● TASK GOAL: Return exactly the lines of the records below, starting at the line that contains "thumb tip: (190, 204)" and ending at the line that contains "pinky tip: (227, 243)", with both of those lines kept.

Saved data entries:
----

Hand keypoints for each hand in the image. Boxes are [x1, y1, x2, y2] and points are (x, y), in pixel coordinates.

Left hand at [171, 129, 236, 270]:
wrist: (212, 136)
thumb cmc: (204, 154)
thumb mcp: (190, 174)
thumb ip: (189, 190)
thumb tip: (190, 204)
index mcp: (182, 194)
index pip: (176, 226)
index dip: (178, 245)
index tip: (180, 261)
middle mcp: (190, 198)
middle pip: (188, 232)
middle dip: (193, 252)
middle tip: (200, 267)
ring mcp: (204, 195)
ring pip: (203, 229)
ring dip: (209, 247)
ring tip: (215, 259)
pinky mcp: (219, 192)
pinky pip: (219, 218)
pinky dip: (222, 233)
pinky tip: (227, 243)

----

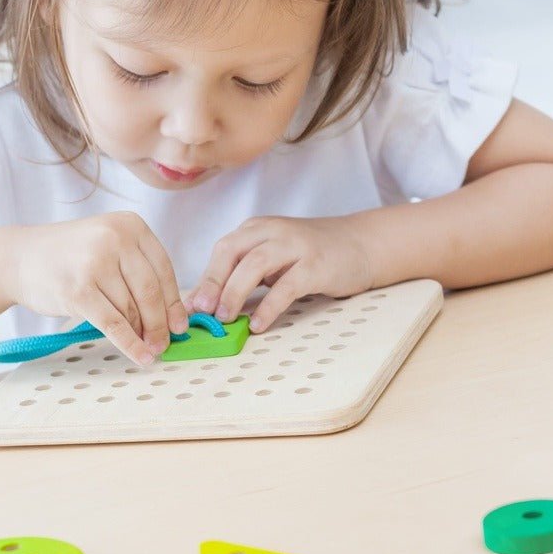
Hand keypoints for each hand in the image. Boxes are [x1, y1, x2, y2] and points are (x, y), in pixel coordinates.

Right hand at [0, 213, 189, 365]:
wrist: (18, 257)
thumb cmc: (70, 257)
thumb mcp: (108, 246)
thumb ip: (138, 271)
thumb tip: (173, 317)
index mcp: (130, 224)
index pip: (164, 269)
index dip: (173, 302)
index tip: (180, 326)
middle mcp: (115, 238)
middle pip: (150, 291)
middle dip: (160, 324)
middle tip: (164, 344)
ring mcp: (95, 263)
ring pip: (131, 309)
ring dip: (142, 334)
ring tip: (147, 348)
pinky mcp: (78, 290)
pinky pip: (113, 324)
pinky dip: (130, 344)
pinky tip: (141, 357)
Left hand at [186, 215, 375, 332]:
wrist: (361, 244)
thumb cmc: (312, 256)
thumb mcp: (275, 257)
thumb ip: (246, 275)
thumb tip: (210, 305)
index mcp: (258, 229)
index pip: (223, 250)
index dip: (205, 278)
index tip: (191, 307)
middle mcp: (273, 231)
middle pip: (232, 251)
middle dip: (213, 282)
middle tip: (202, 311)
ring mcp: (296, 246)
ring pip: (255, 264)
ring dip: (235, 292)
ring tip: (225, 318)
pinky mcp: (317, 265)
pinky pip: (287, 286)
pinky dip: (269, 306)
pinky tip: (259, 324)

----

● TASK ANSWER:
thumb tip: (190, 204)
index mcp: (182, 194)
index pip: (176, 226)
index dip: (178, 245)
index tip: (180, 261)
middle mcp: (190, 198)
middle pip: (188, 232)
middle dip: (193, 252)
middle tip: (200, 267)
ring mcp: (204, 195)
ring pip: (203, 229)
ring dip: (209, 247)
ring tip: (215, 259)
pinky mcp: (219, 192)
pinky pip: (219, 218)
pinky dip: (222, 233)
pinky tip: (227, 243)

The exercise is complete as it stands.